[Source texts of formatted documents]
+ + + + +

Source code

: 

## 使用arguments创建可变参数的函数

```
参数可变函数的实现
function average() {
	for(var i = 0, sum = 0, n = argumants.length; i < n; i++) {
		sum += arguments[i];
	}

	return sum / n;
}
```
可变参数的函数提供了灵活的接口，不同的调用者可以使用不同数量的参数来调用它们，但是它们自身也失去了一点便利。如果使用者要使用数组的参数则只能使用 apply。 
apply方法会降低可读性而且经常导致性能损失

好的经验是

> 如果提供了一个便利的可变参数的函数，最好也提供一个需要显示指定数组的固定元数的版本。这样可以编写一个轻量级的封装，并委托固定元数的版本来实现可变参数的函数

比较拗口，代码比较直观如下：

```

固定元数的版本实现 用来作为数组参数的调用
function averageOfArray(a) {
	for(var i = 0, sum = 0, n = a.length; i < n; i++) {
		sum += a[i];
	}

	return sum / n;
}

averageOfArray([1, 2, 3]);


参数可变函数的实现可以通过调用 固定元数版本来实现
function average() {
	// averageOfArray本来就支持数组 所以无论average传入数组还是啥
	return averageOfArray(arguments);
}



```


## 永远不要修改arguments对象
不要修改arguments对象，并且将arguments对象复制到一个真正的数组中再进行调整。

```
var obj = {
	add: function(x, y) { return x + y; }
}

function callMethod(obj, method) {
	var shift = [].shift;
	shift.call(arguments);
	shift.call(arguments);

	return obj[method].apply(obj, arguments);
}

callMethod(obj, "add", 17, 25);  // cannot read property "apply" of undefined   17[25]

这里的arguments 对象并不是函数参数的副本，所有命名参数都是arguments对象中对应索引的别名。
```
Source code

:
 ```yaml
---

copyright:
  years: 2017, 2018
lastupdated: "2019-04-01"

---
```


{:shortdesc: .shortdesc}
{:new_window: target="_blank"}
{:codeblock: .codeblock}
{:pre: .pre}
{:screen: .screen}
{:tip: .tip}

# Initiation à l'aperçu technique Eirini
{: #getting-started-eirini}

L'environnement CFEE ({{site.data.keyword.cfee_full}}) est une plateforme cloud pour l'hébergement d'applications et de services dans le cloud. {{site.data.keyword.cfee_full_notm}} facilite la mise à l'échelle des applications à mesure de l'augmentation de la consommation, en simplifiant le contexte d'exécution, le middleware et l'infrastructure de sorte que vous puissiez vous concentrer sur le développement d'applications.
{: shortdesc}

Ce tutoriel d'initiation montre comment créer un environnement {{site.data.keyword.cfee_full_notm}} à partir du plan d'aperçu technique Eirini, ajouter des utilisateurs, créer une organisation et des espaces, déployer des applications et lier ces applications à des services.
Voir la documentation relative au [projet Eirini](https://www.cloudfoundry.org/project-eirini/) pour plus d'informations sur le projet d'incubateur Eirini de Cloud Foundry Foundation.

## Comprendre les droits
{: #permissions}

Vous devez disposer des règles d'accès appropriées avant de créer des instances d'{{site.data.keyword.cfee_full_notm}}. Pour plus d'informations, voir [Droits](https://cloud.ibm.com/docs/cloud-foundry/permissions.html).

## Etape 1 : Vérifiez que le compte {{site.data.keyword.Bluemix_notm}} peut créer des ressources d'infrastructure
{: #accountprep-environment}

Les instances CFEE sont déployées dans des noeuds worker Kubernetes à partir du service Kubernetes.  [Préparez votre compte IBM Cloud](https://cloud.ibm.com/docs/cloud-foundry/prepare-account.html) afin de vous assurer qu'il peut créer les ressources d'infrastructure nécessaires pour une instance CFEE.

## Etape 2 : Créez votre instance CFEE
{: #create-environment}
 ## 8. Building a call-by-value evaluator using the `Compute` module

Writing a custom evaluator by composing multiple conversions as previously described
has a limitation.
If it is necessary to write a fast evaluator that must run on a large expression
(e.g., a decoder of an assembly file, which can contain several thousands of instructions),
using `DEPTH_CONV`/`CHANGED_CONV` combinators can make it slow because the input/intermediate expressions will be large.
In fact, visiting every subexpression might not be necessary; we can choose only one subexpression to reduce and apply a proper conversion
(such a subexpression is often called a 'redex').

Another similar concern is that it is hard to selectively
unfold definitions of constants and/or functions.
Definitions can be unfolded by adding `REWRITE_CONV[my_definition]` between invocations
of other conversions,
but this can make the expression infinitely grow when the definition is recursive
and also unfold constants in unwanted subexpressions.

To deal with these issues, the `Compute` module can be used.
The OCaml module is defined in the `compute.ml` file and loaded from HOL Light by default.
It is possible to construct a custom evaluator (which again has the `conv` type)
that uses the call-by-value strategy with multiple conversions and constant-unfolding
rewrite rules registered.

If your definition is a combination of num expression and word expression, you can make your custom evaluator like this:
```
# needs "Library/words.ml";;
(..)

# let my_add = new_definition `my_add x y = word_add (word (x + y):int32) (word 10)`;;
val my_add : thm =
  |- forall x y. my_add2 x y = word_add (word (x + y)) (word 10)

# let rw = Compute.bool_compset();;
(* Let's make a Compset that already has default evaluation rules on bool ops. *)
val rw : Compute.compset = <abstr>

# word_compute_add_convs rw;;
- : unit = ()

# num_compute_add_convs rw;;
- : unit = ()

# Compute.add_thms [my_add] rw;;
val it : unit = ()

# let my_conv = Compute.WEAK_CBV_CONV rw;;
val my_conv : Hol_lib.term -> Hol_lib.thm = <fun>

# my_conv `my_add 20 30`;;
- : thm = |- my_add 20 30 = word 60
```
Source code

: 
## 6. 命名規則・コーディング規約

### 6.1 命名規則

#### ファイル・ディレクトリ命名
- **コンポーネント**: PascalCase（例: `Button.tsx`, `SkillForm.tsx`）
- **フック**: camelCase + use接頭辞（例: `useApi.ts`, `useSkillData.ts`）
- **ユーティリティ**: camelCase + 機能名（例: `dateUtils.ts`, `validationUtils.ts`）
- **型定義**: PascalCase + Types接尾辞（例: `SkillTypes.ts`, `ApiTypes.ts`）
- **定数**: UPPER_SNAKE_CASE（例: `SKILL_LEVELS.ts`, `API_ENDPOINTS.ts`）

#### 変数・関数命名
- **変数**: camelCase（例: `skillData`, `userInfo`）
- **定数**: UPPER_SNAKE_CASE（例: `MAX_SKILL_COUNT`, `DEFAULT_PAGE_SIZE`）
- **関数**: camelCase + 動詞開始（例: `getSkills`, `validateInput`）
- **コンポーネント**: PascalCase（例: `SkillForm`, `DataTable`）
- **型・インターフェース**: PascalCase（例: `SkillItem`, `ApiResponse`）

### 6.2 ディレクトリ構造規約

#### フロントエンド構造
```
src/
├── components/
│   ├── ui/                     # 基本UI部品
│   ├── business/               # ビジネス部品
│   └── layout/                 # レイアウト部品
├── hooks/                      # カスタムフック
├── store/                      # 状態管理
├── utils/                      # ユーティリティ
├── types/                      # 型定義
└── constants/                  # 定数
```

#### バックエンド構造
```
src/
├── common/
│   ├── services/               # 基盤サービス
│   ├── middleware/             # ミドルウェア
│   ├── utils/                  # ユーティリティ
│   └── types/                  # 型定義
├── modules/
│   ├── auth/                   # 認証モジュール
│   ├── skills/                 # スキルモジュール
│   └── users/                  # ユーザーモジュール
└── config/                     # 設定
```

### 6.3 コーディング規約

+ + + + +

What this task involves: Each entry above is to be set down again in exactly the same words.

Answer section:
Source code

: 

## 使用arguments创建可变参数的函数

```
参数可变函数的实现
function average() {
	for(var i = 0, sum = 0, n = argumants.length; i < n; i++) {
		sum += arguments[i];
	}

	return sum / n;
}
```
可变参数的函数提供了灵活的接口，不同的调用者可以使用不同数量的参数来调用它们，但是它们自身也失去了一点便利。如果使用者要使用数组的参数则只能使用 apply。 
apply方法会降低可读性而且经常导致性能损失

好的经验是

> 如果提供了一个便利的可变参数的函数，最好也提供一个需要显示指定数组的固定元数的版本。这样可以编写一个轻量级的封装，并委托固定元数的版本来实现可变参数的函数

比较拗口，代码比较直观如下：

```

固定元数的版本实现 用来作为数组参数的调用
function averageOfArray(a) {
	for(var i = 0, sum = 0, n = a.length; i < n; i++) {
		sum += a[i];
	}

	return sum / n;
}

averageOfArray([1, 2, 3]);


参数可变函数的实现可以通过调用 固定元数版本来实现
function average() {
	// averageOfArray本来就支持数组 所以无论average传入数组还是啥
	return averageOfArray(arguments);
}



```


## 永远不要修改arguments对象
不要修改arguments对象，并且将arguments对象复制到一个真正的数组中再进行调整。

```
var obj = {
	add: function(x, y) { return x + y; }
}

function callMethod(obj, method) {
	var shift = [].shift;
	shift.call(arguments);
	shift.call(arguments);

	return obj[method].apply(obj, arguments);
}

callMethod(obj, "add", 17, 25);  // cannot read property "apply" of undefined   17[25]

这里的arguments 对象并不是函数参数的副本，所有命名参数都是arguments对象中对应索引的别名。
```
Source code

:
 ```yaml
---

copyright:
  years: 2017, 2018
lastupdated: "2019-04-01"

---
```


{:shortdesc: .shortdesc}
{:new_window: target="_blank"}
{:codeblock: .codeblock}
{:pre: .pre}
{:screen: .screen}
{:tip: .tip}

# Initiation à l'aperçu technique Eirini
{: #getting-started-eirini}

L'environnement CFEE ({{site.data.keyword.cfee_full}}) est une plateforme cloud pour l'hébergement d'applications et de services dans le cloud. {{site.data.keyword.cfee_full_notm}} facilite la mise à l'échelle des applications à mesure de l'augmentation de la consommation, en simplifiant le contexte d'exécution, le middleware et l'infrastructure de sorte que vous puissiez vous concentrer sur le développement d'applications.
{: shortdesc}

Ce tutoriel d'initiation montre comment créer un environnement {{site.data.keyword.cfee_full_notm}} à partir du plan d'aperçu technique Eirini, ajouter des utilisateurs, créer une organisation et des espaces, déployer des applications et lier ces applications à des services.
Voir la documentation relative au [projet Eirini](https://www.cloudfoundry.org/project-eirini/) pour plus d'informations sur le projet d'incubateur Eirini de Cloud Foundry Foundation.

## Comprendre les droits
{: #permissions}

Vous devez disposer des règles d'accès appropriées avant de créer des instances d'{{site.data.keyword.cfee_full_notm}}. Pour plus d'informations, voir [Droits](https://cloud.ibm.com/docs/cloud-foundry/permissions.html).

## Etape 1 : Vérifiez que le compte {{site.data.keyword.Bluemix_notm}} peut créer des ressources d'infrastructure
{: #accountprep-environment}

Les instances CFEE sont déployées dans des noeuds worker Kubernetes à partir du service Kubernetes.  [Préparez votre compte IBM Cloud](https://cloud.ibm.com/docs/cloud-foundry/prepare-account.html) afin de vous assurer qu'il peut créer les ressources d'infrastructure nécessaires pour une instance CFEE.

## Etape 2 : Créez votre instance CFEE
{: #create-environment}
 ## 8. Building a call-by-value evaluator using the `Compute` module

Writing a custom evaluator by composing multiple conversions as previously described
has a limitation.
If it is necessary to write a fast evaluator that must run on a large expression
(e.g., a decoder of an assembly file, which can contain several thousands of instructions),
using `DEPTH_CONV`/`CHANGED_CONV` combinators can make it slow because the input/intermediate expressions will be large.
In fact, visiting every subexpression might not be necessary; we can choose only one subexpression to reduce and apply a proper conversion
(such a subexpression is often called a 'redex').

Another similar concern is that it is hard to selectively
unfold definitions of constants and/or functions.
Definitions can be unfolded by adding `REWRITE_CONV[my_definition]` between invocations
of other conversions,
but this can make the expression infinitely grow when the definition is recursive
and also unfold constants in unwanted subexpressions.

To deal with these issues, the `Compute` module can be used.
The OCaml module is defined in the `compute.ml` file and loaded from HOL Light by default.
It is possible to construct a custom evaluator (which again has the `conv` type)
that uses the call-by-value strategy with multiple conversions and constant-unfolding
rewrite rules registered.

If your definition is a combination of num expression and word expression, you can make your custom evaluator like this:
```
# needs "Library/words.ml";;
(..)

# let my_add = new_definition `my_add x y = word_add (word (x + y):int32) (word 10)`;;
val my_add : thm =
  |- forall x y. my_add2 x y = word_add (word (x + y)) (word 10)

# let rw = Compute.bool_compset();;
(* Let's make a Compset that already has default evaluation rules on bool ops. *)
val rw : Compute.compset = <abstr>

# word_compute_add_convs rw;;
- : unit = ()

# num_compute_add_convs rw;;
- : unit = ()

# Compute.add_thms [my_add] rw;;
val it : unit = ()

# let my_conv = Compute.WEAK_CBV_CONV rw;;
val my_conv : Hol_lib.term -> Hol_lib.thm = <fun>

# my_conv `my_add 20 30`;;
- : thm = |- my_add 20 30 = word 60
```
Source code

: 
## 6. 命名規則・コーディング規約

### 6.1 命名規則

#### ファイル・ディレクトリ命名
- **コンポーネント**: PascalCase（例: `Button.tsx`, `SkillForm.tsx`）
- **フック**: camelCase + use接頭辞（例: `useApi.ts`, `useSkillData.ts`）
- **ユーティリティ**: camelCase + 機能名（例: `dateUtils.ts`, `validationUtils.ts`）
- **型定義**: PascalCase + Types接尾辞（例: `SkillTypes.ts`, `ApiTypes.ts`）
- **定数**: UPPER_SNAKE_CASE（例: `SKILL_LEVELS.ts`, `API_ENDPOINTS.ts`）

#### 変数・関数命名
- **変数**: camelCase（例: `skillData`, `userInfo`）
- **定数**: UPPER_SNAKE_CASE（例: `MAX_SKILL_COUNT`, `DEFAULT_PAGE_SIZE`）
- **関数**: camelCase + 動詞開始（例: `getSkills`, `validateInput`）
- **コンポーネント**: PascalCase（例: `SkillForm`, `DataTable`）
- **型・インターフェース**: PascalCase（例: `SkillItem`, `ApiResponse`）

### 6.2 ディレクトリ構造規約

#### フロントエンド構造
```
src/
├── components/
│   ├── ui/                     # 基本UI部品
│   ├── business/               # ビジネス部品
│   └── layout/                 # レイアウト部品
├── hooks/                      # カスタムフック
├── store/                      # 状態管理
├── utils/                      # ユーティリティ
├── types/                      # 型定義
└── constants/                  # 定数
```

#### バックエンド構造
```
src/
├── common/
│   ├── services/               # 基盤サービス
│   ├── middleware/             # ミドルウェア
│   ├── utils/                  # ユーティリティ
│   └── types/                  # 型定義
├── modules/
│   ├── auth/                   # 認証モジュール
│   ├── skills/                 # スキルモジュール
│   └── users/                  # ユーザーモジュール
└── config/                     # 設定
```

### 6.3 コーディング規約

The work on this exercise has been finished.